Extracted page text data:
•••••
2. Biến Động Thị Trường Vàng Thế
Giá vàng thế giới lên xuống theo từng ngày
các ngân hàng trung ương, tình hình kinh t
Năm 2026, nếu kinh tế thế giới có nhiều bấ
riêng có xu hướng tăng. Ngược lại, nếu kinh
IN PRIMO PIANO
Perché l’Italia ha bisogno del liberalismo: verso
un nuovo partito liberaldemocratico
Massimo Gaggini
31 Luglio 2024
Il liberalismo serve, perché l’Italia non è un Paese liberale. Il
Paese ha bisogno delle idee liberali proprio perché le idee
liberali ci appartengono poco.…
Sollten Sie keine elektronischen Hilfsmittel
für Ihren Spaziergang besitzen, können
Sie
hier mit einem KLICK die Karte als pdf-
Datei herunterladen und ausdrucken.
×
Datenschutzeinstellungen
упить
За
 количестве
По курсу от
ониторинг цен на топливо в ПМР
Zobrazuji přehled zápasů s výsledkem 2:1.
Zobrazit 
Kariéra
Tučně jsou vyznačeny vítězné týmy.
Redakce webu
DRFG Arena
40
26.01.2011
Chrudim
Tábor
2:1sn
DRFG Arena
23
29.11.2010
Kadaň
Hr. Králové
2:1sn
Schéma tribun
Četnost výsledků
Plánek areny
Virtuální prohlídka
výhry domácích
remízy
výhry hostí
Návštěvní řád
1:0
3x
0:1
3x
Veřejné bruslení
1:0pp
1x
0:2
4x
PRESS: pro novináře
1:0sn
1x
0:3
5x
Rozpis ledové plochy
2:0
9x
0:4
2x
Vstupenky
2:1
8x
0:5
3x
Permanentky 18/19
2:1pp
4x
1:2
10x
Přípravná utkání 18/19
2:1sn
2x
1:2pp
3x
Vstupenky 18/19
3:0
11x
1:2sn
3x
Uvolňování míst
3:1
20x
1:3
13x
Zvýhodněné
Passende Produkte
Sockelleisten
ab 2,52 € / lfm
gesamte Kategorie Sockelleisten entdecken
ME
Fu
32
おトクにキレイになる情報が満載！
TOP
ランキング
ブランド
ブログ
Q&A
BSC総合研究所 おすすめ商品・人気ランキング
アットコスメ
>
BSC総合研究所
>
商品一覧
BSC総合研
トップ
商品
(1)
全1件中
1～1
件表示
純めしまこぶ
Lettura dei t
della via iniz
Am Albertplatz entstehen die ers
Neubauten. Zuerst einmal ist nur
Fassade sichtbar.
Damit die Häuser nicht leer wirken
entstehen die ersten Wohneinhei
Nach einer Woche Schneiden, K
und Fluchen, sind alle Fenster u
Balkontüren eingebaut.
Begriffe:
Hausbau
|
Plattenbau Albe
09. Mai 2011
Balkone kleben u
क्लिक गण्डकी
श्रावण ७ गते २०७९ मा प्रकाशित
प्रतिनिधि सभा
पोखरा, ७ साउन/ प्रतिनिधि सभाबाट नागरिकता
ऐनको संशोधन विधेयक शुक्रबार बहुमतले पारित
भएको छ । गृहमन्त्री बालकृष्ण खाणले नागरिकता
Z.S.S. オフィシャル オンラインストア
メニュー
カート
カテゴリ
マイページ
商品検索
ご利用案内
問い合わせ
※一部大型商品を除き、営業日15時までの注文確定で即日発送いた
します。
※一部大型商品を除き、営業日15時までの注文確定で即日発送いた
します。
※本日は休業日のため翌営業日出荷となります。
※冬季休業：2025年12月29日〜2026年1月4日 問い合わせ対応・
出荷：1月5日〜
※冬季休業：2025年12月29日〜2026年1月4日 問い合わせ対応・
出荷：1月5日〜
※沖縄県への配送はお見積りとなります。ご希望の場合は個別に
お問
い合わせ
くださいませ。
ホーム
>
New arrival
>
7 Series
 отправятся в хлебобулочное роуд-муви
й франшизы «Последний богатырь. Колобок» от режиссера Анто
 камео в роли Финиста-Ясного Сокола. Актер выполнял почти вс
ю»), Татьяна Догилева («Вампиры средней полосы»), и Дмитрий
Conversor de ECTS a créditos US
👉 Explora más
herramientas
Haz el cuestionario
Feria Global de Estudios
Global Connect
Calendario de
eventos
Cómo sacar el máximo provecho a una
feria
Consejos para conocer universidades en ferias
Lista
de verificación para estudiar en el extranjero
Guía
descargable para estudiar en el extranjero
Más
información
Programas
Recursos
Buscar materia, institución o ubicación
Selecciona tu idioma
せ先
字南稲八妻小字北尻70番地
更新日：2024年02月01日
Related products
•••••
About this task:
Edit all the records by replacing "DRFG Arena" with "Zimní stadion" at every occurrence. Leave every other line and word as it is.

Exercise output:
2. Biến Động Thị Trường Vàng Thế
Giá vàng thế giới lên xuống theo từng ngày
các ngân hàng trung ương, tình hình kinh t
Năm 2026, nếu kinh tế thế giới có nhiều bấ
riêng có xu hướng tăng. Ngược lại, nếu kinh
IN PRIMO PIANO
Perché l’Italia ha bisogno del liberalismo: verso
un nuovo partito liberaldemocratico
Massimo Gaggini
31 Luglio 2024
Il liberalismo serve, perché l’Italia non è un Paese liberale. Il
Paese ha bisogno delle idee liberali proprio perché le idee
liberali ci appartengono poco.…
Sollten Sie keine elektronischen Hilfsmittel
für Ihren Spaziergang besitzen, können
Sie
hier mit einem KLICK die Karte als pdf-
Datei herunterladen und ausdrucken.
×
Datenschutzeinstellungen
упить
За
 количестве
По курсу от
ониторинг цен на топливо в ПМР
Zobrazuji přehled zápasů s výsledkem 2:1.
Zobrazit 
Kariéra
Tučně jsou vyznačeny vítězné týmy.
Redakce webu
Zimní stadion
40
26.01.2011
Chrudim
Tábor
2:1sn
Zimní stadion
23
29.11.2010
Kadaň
Hr. Králové
2:1sn
Schéma tribun
Četnost výsledků
Plánek areny
Virtuální prohlídka
výhry domácích
remízy
výhry hostí
Návštěvní řád
1:0
3x
0:1
3x
Veřejné bruslení
1:0pp
1x
0:2
4x
PRESS: pro novináře
1:0sn
1x
0:3
5x
Rozpis ledové plochy
2:0
9x
0:4
2x
Vstupenky
2:1
8x
0:5
3x
Permanentky 18/19
2:1pp
4x
1:2
10x
Přípravná utkání 18/19
2:1sn
2x
1:2pp
3x
Vstupenky 18/19
3:0
11x
1:2sn
3x
Uvolňování míst
3:1
20x
1:3
13x
Zvýhodněné
Passende Produkte
Sockelleisten
ab 2,52 € / lfm
gesamte Kategorie Sockelleisten entdecken
ME
Fu
32
おトクにキレイになる情報が満載！
TOP
ランキング
ブランド
ブログ
Q&A
BSC総合研究所 おすすめ商品・人気ランキング
アットコスメ
>
BSC総合研究所
>
商品一覧
BSC総合研
トップ
商品
(1)
全1件中
1～1
件表示
純めしまこぶ
Lettura dei t
della via iniz
Am Albertplatz entstehen die ers
Neubauten. Zuerst einmal ist nur
Fassade sichtbar.
Damit die Häuser nicht leer wirken
entstehen die ersten Wohneinhei
Nach einer Woche Schneiden, K
und Fluchen, sind alle Fenster u
Balkontüren eingebaut.
Begriffe:
Hausbau
|
Plattenbau Albe
09. Mai 2011
Balkone kleben u
क्लिक गण्डकी
श्रावण ७ गते २०७९ मा प्रकाशित
प्रतिनिधि सभा
पोखरा, ७ साउन/ प्रतिनिधि सभाबाट नागरिकता
ऐनको संशोधन विधेयक शुक्रबार बहुमतले पारित
भएको छ । गृहमन्त्री बालकृष्ण खाणले नागरिकता
Z.S.S. オフィシャル オンラインストア
メニュー
カート
カテゴリ
マイページ
商品検索
ご利用案内
問い合わせ
※一部大型商品を除き、営業日15時までの注文確定で即日発送いた
します。
※一部大型商品を除き、営業日15時までの注文確定で即日発送いた
します。
※本日は休業日のため翌営業日出荷となります。
※冬季休業：2025年12月29日〜2026年1月4日 問い合わせ対応・
出荷：1月5日〜
※冬季休業：2025年12月29日〜2026年1月4日 問い合わせ対応・
出荷：1月5日〜
※沖縄県への配送はお見積りとなります。ご希望の場合は個別に
お問
い合わせ
くださいませ。
ホーム
>
New arrival
>
7 Series
 отправятся в хлебобулочное роуд-муви
й франшизы «Последний богатырь. Колобок» от режиссера Анто
 камео в роли Финиста-Ясного Сокола. Актер выполнял почти вс
ю»), Татьяна Догилева («Вампиры средней полосы»), и Дмитрий
Conversor de ECTS a créditos US
👉 Explora más
herramientas
Haz el cuestionario
Feria Global de Estudios
Global Connect
Calendario de
eventos
Cómo sacar el máximo provecho a una
feria
Consejos para conocer universidades en ferias
Lista
de verificación para estudiar en el extranjero
Guía
descargable para estudiar en el extranjero
Más
información
Programas
Recursos
Buscar materia, institución o ubicación
Selecciona tu idioma
せ先
字南稲八妻小字北尻70番地
更新日：2024年02月01日
Related products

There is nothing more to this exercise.